En las alturas, emplazada en la sierra del Cuera y con vistas a todo el Valle Bajo de Peñamellera, se encuentra Alevia.
A esta suerte de Villa residencial, a la que llaman la Gema de los Picos, y que fue originariamente poblada por pastores, todo se le dio por partida doble, triple y hasta cuádruple.
Así, fueron un par los hechos que la marcaron, la emigración a América y la explotación de la mina Pilar, cuyo filón de ferromanganeso explotaban ya en el siglo XVI.
También, dos son sus templos, ya que cuenta con una Iglesia, bajo la advocación de San Juan Bautista, con elementos góticos, el arco de triunfo y la pequeña portada, y la Capilla de San Antonio que, aunque reconstruida, está ubicada sobre otra de origen románico.
Y si hay dualidad de santos, las fiestas que celebran son tres, Nuestra Señora del Rosario, San Juan y San Antonio, y entre sus construcciones, rurales y coloniales, coexisten cuatro: palacetes, edificaciones recientes, en ruinas y abandonadas y restauradas.
Además, algunas de sus maravillosas mansiones indianas tienen nombres casi repetidos, la Quinta de Arriba y la Quinta de Abajo.
La primera, como de cuento y de sueños, está cerrada por muro de mampostería y excelente rejería, es de planta rectangular, tres pisos y desván, y esta llena de curvas y ventanas de huecos redondos, siendo para mí lo más llamativo la combinación de materiales, piedra artificial, ladrillo visto y tejas vidriadas de colores en la cubierta de la torre. Cuentan que pinturas de nubes, pájaros y flores abundan en sus techos y paredes.

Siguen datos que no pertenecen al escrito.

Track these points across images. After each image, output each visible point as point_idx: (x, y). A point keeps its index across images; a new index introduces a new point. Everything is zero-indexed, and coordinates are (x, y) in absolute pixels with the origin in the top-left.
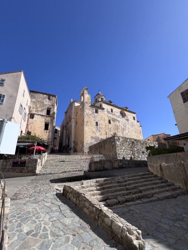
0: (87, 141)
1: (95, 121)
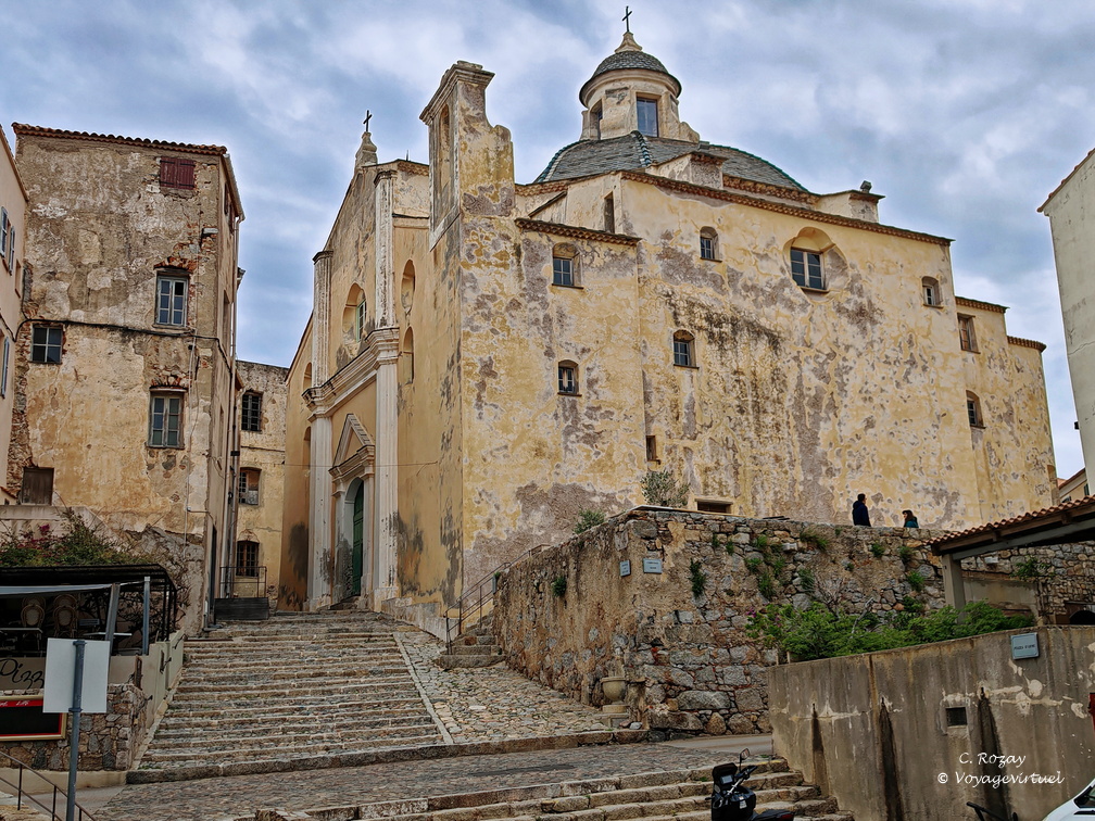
0: (489, 524)
1: (549, 353)
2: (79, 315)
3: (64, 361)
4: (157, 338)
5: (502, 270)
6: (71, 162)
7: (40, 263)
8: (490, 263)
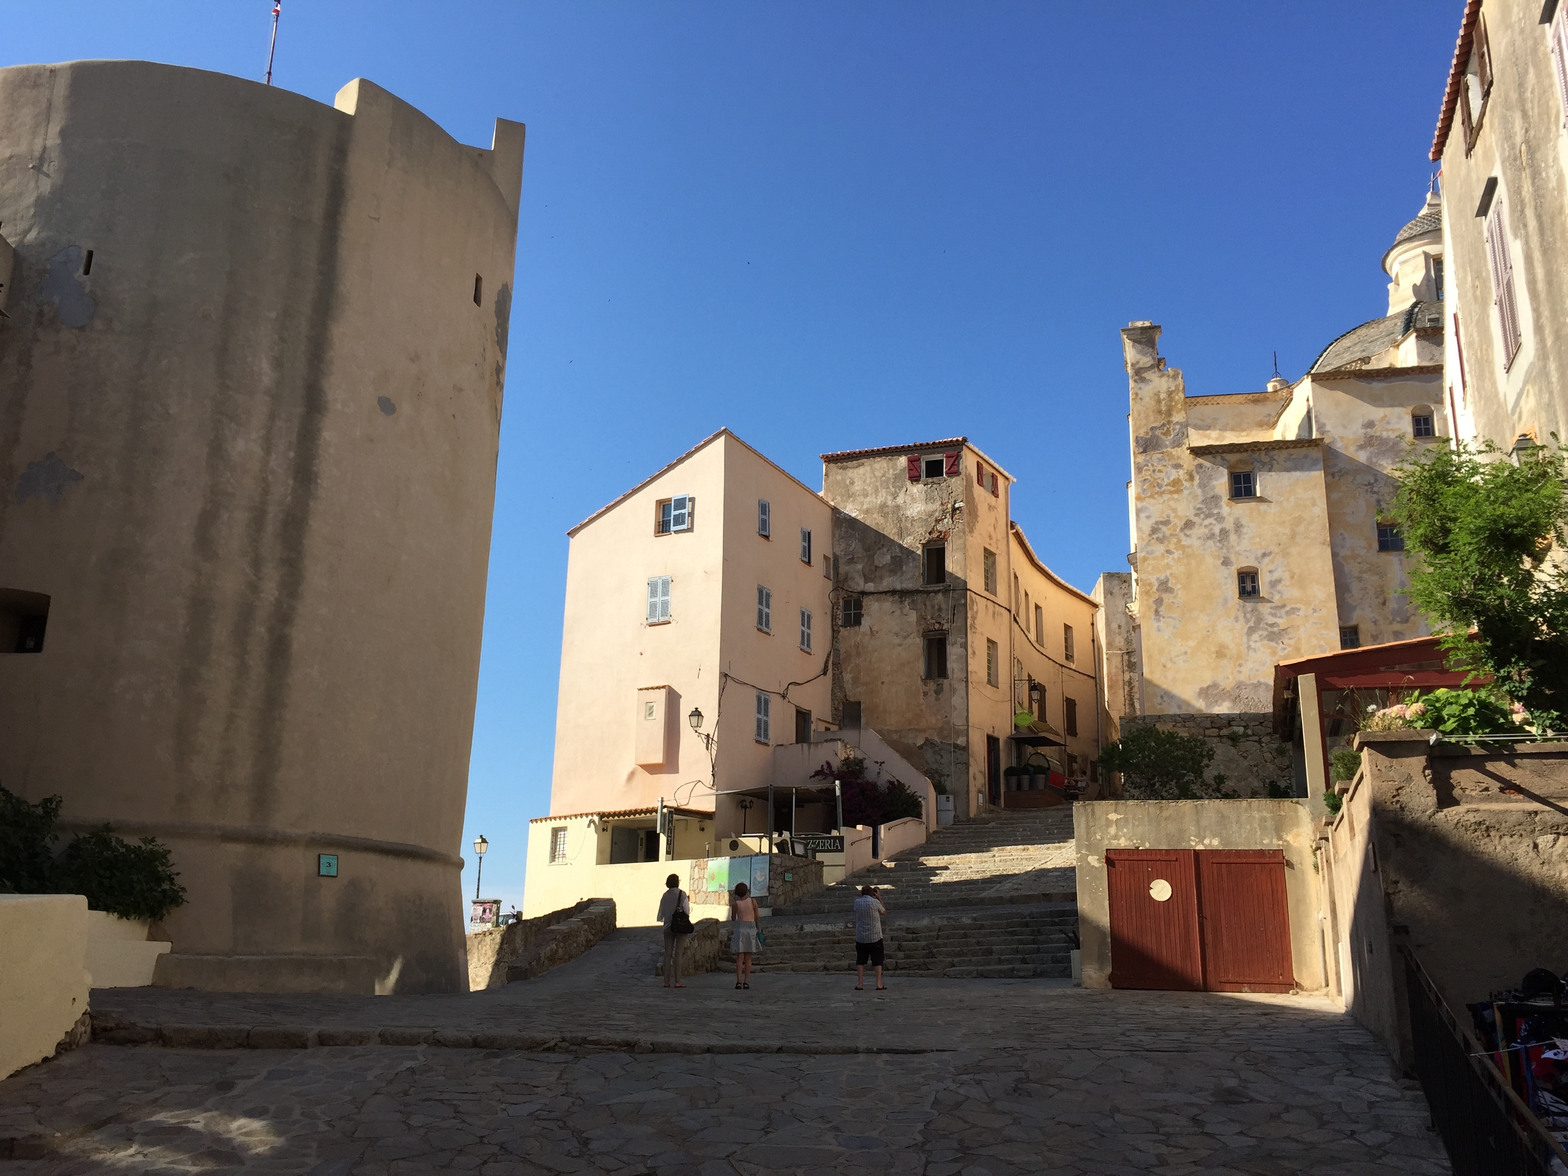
2: (870, 587)
3: (863, 622)
4: (925, 595)
5: (1176, 496)
6: (859, 474)
7: (843, 553)
8: (1163, 493)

Tal parece que su arquitecto Marcelino Coquillat y Llofriu, al que el indiano, que hizo fortuna en Cuba con una tienda de abarrotes, José Lizana, contrató para proyectar y dirigir la construcción de esta villa de verano, tenía la influencia de Gaudí, pues es fácil imaginar que su intención era huir de la linea recta.
La Quinta de Abajo, totalmente reformada, fue levantada por otro Lizana e indiano de la Perla de la Antillas, Celestino, pero según dicen ningún parentesco le unía con su vecino de arriba.
Y como únicas, dos especiales, la Torre del Reloj, que vigila todo el Valle, y las vistas desde sus montes que abarcan más de cien kilómetros de la costa Cantábrica, con sus pueblos y sus playas, además de los desfiladeros del Cares y Deva, Los Picos Europa y el Picu Peñamellera.
Y en aquel día de finales de mayo, con las golondrinas, los grillos y las caléndulas florecidas en los bordes de los muros como si no quisieran estorbar, tuve que hacer un esfuerzo para salir del cuento y del sueño.